### WHAT NEEDS TO BE DONE
A single number is all that's needed: how many lines in the data contain the string "Android".

————

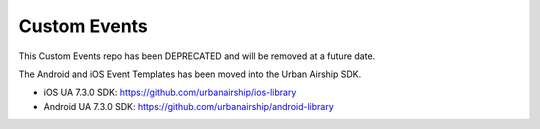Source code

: Custom Events
=============

This Custom Events repo has been DEPRECATED and will be removed at a future date.

The Android and iOS Event Templates has been moved into the Urban Airship SDK.

- iOS UA 7.3.0 SDK: https://github.com/urbanairship/ios-library
- Android UA 7.3.0 SDK: https://github.com/urbanairship/android-library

————

### EXERCISE RESULT
2